While attending Purdue University and the IUPUI School of Science, Grant worked as a consultant for three companies, completed several internships and founded two organizations dedicated to sustainability.
Grant’s interest in science formed early building Rube-Goldberg machines, competing in a seventh-grade science fair with an innovative generator prototype and racing a solar powered bicycle with high school teammates. Grant enrolled at Purdue in West Lafayette, then transferred to IUPUI at the end of his sophomore year to grow his consulting business in Indianapolis and work on the development of The Indiana Consortium for Education toward Sustainability (ICES) – a statewide effort aimed at leveraging sustainability initiatives. While still attending IUPUI, his involvement with ICES led to the creation of the Byron Fellowship Educational Foundation which hosts a week-long interdisciplinary course in sustainable community development. Byron Fellowship is attended each year by undergraduates, graduate students and recent graduates.

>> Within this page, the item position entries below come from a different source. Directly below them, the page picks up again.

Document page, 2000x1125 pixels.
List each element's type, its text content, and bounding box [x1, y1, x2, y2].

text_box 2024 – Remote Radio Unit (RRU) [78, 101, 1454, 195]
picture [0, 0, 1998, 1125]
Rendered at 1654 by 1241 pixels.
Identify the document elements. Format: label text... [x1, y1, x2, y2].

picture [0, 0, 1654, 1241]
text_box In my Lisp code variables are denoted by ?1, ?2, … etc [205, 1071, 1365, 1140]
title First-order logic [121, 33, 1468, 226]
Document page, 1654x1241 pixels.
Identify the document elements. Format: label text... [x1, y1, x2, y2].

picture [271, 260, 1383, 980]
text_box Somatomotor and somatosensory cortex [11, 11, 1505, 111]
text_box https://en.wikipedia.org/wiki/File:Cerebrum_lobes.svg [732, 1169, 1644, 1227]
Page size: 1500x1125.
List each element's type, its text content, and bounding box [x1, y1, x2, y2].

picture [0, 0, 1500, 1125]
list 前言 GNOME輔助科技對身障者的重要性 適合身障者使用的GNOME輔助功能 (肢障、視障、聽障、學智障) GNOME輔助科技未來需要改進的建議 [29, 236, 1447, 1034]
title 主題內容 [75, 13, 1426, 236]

“I absolutely loved IUPUI,” says Grant. “I found the professors to be so passionate about teaching and the classroom experiences lively and engaging. I had plans to return to Purdue and never did.”
While at IUPUI, Grant completed his physics degree with honors, also minoring in mathematics and philosophy. He earned the Forrest Meiere Prize for Outstanding Physics Major and was also named one of 10 IUPUI nominees for “Who’s Who Among Students in American Universities” in 2004.
After graduation, Grant returned to West Lafayette to begin his master’s degree as the first student in Purdue’s ecological science and engineering program.
“I had always viewed things as technological problems, which is where the physics came in,” explains Grant. “But with all of my experience in business – and actually some of the philosophy courses I took at IUPUI – I broadened my perspective on things.”
It’s this new awareness that brings Grant to where he is today – a doctoral student at Yale University’s Center for Industrial Ecology. Interested in sustainability, personal, organizational and societal adaptive capacity, his most recent work seeks to understand how people relate to their work and each other, and how those relationships manifest into sustainable industrial systems.
“The objective of my research is to uncover how passion or virtuousness influences the way we make meaning of our work and the resulting implications for performance,” says Grant. “I think that understanding these relationships will lead to the identification of mechanisms that link sustainability, or the flourishing of all life together, with the flourishing of organizations and individuals.”
According to Grant, the concept of industrial ecology mimics traditional ecosystems in that resources and by-products generated from industry are used and then re-used.
“Identifying opportunities for byproducts from one industry to be used for co-products in another, fundamentally requires people talking about their work, outside of their work,” he explains. “The people who tend to share about their work experience it as a calling, or something beyond a mere job.”
In addition to working on his Ph.D. at Yale, Grant continues to lead the Byron Fellowship. Two of the group’s current projects include architecturally documenting covered bridges in Parke County, Ind., and assembling a team of Hoosiers (including participants at IUPUI) to enter The Living City Challenge with a plan to convert Bush Stadium into a living laboratory of sustainability.
In 2010, Grant's research, "Information and Communication Technology for Industrial Symbiosis," was published in the Journal of Industrial Ecology. In 2011, his research, "Enabling Innovation in Apprpriate Technology for Sustainable Development," was published in Sustainability: Science, Practice and Policy.